In examining the other forms of protest which comparing to the previously mentioned which were more of a result of globalization, the protest, and strikes against the system can identify as the result of capitalism which in bringing new aspects of innovation and development also brought waves of disapproval around the globe. The examples given compare the two revolutions in 1848 and 1968 from the same perspectives, the motives, background, and the results.
The first revolution which started in 1848 in France as a workers protest and rapidly spread throughout Europe, although did not achieve their goals it started two different movements which set the tone for all the subsequent protest that followed in the world. The first movement is the worker’s movement which fought against the exploitation of the working class in the industrial world. The immediate response for this revolution was not achieved, although it started to set the probability of future negotiation and by 1945 as a result of forming labor unions and in some countries political power the overall improvement was attained.

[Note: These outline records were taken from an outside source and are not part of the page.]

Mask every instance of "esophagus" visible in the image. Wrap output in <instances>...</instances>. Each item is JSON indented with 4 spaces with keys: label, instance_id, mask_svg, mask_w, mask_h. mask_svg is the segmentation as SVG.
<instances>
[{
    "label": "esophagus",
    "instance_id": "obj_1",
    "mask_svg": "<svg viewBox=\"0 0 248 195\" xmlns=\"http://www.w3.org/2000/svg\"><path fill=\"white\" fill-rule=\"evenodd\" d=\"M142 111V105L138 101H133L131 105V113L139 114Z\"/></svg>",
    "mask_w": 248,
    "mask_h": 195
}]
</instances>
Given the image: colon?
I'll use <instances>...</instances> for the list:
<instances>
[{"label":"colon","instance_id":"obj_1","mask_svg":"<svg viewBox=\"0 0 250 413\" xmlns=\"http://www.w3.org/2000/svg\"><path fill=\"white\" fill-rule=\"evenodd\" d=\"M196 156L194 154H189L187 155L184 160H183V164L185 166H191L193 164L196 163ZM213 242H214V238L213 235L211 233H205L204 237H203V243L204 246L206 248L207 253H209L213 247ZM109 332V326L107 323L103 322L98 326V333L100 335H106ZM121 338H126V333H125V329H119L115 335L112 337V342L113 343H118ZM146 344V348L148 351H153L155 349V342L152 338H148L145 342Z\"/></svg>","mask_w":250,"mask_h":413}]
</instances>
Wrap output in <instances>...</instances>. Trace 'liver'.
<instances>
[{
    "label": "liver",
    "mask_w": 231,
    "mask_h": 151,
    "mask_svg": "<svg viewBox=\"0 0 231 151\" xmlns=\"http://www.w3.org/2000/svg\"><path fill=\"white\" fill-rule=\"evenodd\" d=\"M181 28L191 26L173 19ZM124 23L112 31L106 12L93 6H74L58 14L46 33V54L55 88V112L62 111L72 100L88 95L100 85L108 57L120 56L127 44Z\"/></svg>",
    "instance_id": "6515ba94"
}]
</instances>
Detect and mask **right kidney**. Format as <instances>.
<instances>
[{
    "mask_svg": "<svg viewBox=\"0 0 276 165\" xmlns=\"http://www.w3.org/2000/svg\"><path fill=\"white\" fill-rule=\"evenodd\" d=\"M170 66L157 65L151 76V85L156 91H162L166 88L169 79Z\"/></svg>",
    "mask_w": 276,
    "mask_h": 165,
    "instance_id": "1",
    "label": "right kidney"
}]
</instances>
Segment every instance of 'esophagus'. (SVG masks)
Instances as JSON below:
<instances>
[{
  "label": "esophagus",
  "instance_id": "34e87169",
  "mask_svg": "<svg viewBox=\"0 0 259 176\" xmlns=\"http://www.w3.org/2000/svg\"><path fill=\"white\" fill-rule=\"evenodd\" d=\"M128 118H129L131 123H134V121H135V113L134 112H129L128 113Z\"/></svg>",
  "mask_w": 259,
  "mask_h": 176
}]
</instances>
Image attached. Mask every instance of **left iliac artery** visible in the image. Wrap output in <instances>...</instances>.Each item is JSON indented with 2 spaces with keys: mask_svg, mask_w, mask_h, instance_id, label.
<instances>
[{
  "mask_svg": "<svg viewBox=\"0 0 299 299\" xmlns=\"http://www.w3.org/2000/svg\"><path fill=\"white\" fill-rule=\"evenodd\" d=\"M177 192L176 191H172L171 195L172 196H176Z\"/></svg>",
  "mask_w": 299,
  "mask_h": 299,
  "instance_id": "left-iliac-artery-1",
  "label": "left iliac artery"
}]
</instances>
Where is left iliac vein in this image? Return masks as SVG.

The second movement that resulted from the 1848 revolution was the national liberation movement which was mostly to gain freedom in colonized countries, started by mid-class layer, and the movement almost stopped by 1968 when all the countries gained their independence.
The second revolution was in 1968 which started as a student protest against the war in Vietnam, although it had a deeper meaning as it was a revolution against the groups which resulted from the movements of the first revolution. It is needed to understand that this concept is generally speaking not about the concrete organization as the period between 1868 and 1968 contained a lot of movements, this article covers the most significant trying to keep the chronological order and the effect-result basis. The protests in 1968 in general though varied in different countries in the pushing factors, they all against the old oppressing regime that being in power did not solve the different social problems that were existed. The movements that resulted and followed after 1968 were different might seem addressing different targets such as capitalism, the blacks, the Jews, world globalization in fact address social problems in the first place.
From the examples mentioned, it becomes obvious that the protestants in all the cases rejecting and fighting for the rights and improving their social statuses were not targeting the system which led to their state. Instead, they fought what represented the system in their opinion, symbolic figures which in some cases had no personal profit from the oppression or the exploitation the protestants were suffering. The problems occurring will still be existed as long as by the end of the new revolution and until the new one, the effects will continuously diminish until the new blood will be poured into the system.
Works Cited
Robins R. “Global Problems and the Culture of Capitalism”. 4th edition. Pearson Allyn and Bacon. (2004).